Generating a competitive advantage merely through a strong brand in most cases is rather unrealistic for smaller companies, however, because it requires a degree of awareness that SMEs simply do not have. That's why your USP is so important in marketing. Because if you don't have a unique selling point or don't present it properly, there is no reason for customers to prefer your company to others.

“To stay ahead of the competition, you not only have to satisfy your customers, but also inspire them with your performance.” -  Philip Kotler

The USP also offers you a solid basis for all your marketing activities - why? Well, simply because you can build up any self- or product advertisement around your unique selling proposition - I'll go into that in more detail right away. It can also make sense to use the unique selling point as the core of your public image and to use it in your company slogan, for example. One example is a butcher whose slogan is: "More regionality - more quality" and who thus emphasises the advantage over supermarkets that his meat is not transported halfway through the Republic but delivered fresh by farmers from the surrounding countryside.

It is of course extremely important at this point that your unique selling proposition is credible and that you can keep to the benefits you present. It makes absolutely no sense to advertise a unique selling point that you cannot offer. The butcher from above would certainly not advertise his business model (high quality, regional meat) with the slogan "The cheapest and best meat in the city", because he cannot - understandably - keep this promise. In marketing, the USP also becomes a tool for addressing target groups, because it already limits the circle of addressees.

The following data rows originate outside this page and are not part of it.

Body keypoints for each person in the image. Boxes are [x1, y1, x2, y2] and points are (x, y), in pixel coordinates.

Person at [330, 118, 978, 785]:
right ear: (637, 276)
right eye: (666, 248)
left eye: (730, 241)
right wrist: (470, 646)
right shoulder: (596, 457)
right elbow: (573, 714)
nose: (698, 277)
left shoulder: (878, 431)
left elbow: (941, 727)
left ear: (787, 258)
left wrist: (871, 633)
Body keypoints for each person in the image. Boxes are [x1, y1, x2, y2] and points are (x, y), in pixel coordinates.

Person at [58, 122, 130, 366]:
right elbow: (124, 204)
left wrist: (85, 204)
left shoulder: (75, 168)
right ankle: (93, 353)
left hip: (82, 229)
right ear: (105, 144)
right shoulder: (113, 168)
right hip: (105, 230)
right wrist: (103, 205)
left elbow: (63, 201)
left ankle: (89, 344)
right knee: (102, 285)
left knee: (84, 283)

With its slogan for regional and high-quality meat, the butcher, for example, does not address the group of people who only look at the price when buying meat, but rather the target group of conscious meat eaters.

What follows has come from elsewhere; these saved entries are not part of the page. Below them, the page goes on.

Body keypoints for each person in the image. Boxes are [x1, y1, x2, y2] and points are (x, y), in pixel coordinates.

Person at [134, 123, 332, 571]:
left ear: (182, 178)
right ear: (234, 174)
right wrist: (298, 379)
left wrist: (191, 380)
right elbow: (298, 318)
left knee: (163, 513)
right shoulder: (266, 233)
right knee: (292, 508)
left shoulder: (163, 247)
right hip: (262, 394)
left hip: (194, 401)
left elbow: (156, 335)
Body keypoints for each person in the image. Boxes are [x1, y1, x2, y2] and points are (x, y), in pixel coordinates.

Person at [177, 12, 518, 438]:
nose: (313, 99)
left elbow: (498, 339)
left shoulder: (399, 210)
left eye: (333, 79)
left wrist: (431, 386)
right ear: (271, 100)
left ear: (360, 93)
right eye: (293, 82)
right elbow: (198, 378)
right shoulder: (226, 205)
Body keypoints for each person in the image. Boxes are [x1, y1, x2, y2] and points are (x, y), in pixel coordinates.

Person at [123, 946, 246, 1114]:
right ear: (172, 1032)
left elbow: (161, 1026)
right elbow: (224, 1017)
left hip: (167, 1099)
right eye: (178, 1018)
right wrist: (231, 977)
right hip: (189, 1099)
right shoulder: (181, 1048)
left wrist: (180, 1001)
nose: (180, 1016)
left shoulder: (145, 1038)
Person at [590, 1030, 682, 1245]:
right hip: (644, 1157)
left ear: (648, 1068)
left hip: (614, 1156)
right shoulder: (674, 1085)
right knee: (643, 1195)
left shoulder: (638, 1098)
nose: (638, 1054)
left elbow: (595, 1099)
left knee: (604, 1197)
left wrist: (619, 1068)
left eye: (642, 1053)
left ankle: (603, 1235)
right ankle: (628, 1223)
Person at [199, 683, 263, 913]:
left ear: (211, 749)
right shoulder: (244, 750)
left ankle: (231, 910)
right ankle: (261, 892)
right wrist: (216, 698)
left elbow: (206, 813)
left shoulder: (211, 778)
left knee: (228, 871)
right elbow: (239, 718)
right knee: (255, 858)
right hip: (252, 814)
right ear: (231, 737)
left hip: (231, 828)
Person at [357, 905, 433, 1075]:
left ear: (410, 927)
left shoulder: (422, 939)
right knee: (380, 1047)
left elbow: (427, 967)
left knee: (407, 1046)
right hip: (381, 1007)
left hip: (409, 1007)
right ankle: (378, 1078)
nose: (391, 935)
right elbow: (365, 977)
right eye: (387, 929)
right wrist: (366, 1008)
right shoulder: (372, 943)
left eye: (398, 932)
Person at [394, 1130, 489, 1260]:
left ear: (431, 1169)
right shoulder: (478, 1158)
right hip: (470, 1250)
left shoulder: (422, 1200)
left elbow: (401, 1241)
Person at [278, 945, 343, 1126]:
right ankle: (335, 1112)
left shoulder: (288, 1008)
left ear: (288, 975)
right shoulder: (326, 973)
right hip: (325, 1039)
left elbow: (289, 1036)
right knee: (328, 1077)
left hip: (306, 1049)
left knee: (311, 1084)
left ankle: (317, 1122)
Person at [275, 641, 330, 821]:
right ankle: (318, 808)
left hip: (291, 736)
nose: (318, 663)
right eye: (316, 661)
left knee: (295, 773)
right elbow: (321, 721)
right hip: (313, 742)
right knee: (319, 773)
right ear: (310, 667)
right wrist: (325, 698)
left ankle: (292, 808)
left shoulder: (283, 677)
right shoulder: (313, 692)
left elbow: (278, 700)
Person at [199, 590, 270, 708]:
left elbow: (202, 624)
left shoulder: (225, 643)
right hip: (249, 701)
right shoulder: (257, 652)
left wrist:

Unique Advertising Proposition

The unique advertising proposition (UAP) is based on the unique selling proposition (USP) from above. In short, UAP is a unique selling point within your advertising. Once again, the question is how you differ from your competitors - this time in the context of advertising.

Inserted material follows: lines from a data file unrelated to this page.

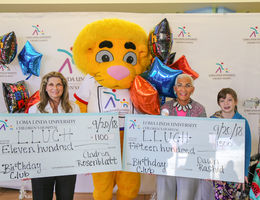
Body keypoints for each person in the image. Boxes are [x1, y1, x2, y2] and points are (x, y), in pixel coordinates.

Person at [157, 73, 214, 200]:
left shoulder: (199, 109)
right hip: (167, 160)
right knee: (164, 194)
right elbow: (160, 135)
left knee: (186, 195)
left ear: (192, 90)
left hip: (189, 160)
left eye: (187, 85)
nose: (183, 89)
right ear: (175, 89)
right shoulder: (165, 108)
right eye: (180, 85)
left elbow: (203, 136)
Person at [28, 71, 80, 200]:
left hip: (67, 163)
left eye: (59, 85)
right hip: (42, 163)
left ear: (64, 87)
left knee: (66, 197)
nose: (55, 88)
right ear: (45, 88)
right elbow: (29, 139)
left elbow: (79, 134)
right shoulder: (35, 109)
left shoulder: (74, 108)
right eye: (51, 84)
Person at [211, 88, 251, 200]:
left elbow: (247, 150)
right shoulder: (212, 120)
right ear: (218, 103)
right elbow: (208, 146)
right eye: (222, 100)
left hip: (235, 170)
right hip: (218, 170)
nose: (226, 103)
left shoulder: (242, 122)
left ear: (236, 101)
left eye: (229, 100)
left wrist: (244, 172)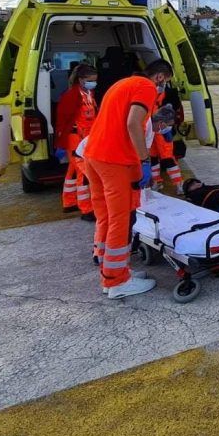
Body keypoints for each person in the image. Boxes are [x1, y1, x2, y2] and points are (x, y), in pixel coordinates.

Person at [83, 58, 174, 299]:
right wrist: (144, 161)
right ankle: (116, 281)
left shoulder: (122, 84)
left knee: (105, 215)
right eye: (164, 83)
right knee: (121, 220)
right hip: (115, 161)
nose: (162, 89)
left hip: (94, 155)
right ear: (159, 78)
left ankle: (110, 269)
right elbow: (133, 123)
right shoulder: (145, 87)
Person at [55, 63, 98, 220]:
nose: (93, 83)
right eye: (90, 80)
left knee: (73, 171)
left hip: (86, 137)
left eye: (94, 80)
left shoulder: (88, 94)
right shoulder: (72, 96)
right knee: (83, 172)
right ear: (80, 80)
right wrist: (60, 142)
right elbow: (63, 120)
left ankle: (69, 202)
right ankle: (86, 209)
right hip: (76, 138)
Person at [148, 105, 184, 194]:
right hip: (154, 122)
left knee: (167, 158)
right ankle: (156, 182)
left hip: (159, 123)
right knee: (153, 157)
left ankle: (179, 184)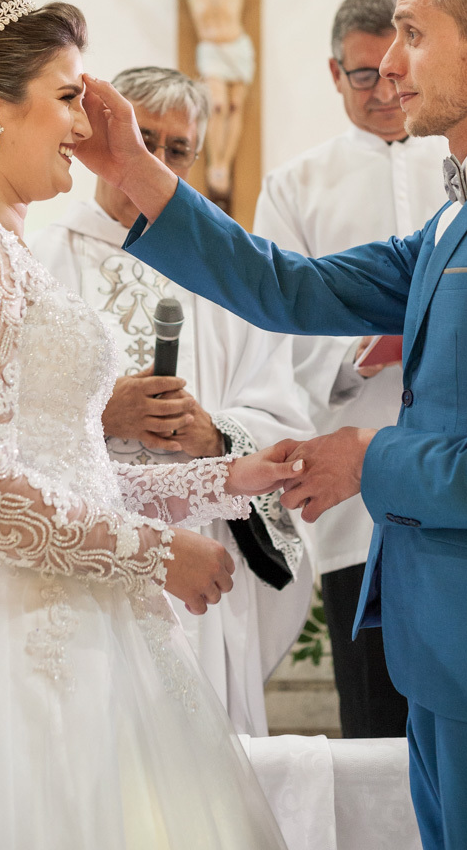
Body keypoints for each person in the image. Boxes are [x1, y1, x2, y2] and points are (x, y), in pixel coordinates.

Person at [81, 0, 467, 850]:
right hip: (449, 650)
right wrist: (139, 175)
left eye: (413, 32)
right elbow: (292, 287)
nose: (393, 61)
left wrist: (368, 457)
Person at [0, 0, 303, 850]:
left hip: (59, 604)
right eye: (66, 99)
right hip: (9, 636)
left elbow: (61, 458)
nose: (86, 128)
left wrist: (221, 478)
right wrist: (156, 553)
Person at [32, 65, 313, 736]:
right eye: (144, 138)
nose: (153, 161)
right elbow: (1, 421)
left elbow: (282, 415)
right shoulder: (41, 260)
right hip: (80, 548)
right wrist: (101, 415)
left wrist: (214, 434)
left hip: (200, 552)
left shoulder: (224, 270)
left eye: (176, 149)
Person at [254, 0, 447, 738]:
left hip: (461, 476)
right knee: (376, 722)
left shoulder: (463, 167)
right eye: (363, 75)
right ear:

Presentation of the USP in marketing

The example of the butcher from above, who communicates his USP in marketing within his slogan ("More regionality - more quality") towards his customers, is already a form of unique advertising proposition. The main aim here is to communicate one's own unique selling proposition uniformly and repeatedly in one's advertising. The butcher already achieves this with his slogan "More regionality - more quality" and would use this slogan in any form of external presentation, whether on flyers or on the display in front of his shop.

Exceptional advertising message

On the one hand, the slogan presents the unique selling point of a company, but on the other hand, it also serves as a unique and unmistakable advertising message.

For example, you probably recognize “Yes we can” without me telling you, what or who this slogan should advertise. That means, individual advertising messages can be so concise that you can recognize the origin of the message without any further help - regardless of whether it is a brand or Barack Obama himself.

If you are developing a unique advertising message, you should consider using it in the long term. The perceived connection between an advertising message and the name of a company takes time - a constant change of the advertising message is therefore not very effective. Instead, concentrate on a message that suits you and which you can use in the long term.

Ultimately, with UAP and USP you can present your unique selling proposition to your customers in marketing and also distinguish yourself from the competition through external presentation. For both, it is extremely important that they also fit your company. On the one hand, the promised unique component of the offer (USP) should really exist, on the other hand, you have to connect a unique advertising message with your company.

Overall, the unique selling proposition and unique advertising proposition are thus an integral part of your company's product and communication policy.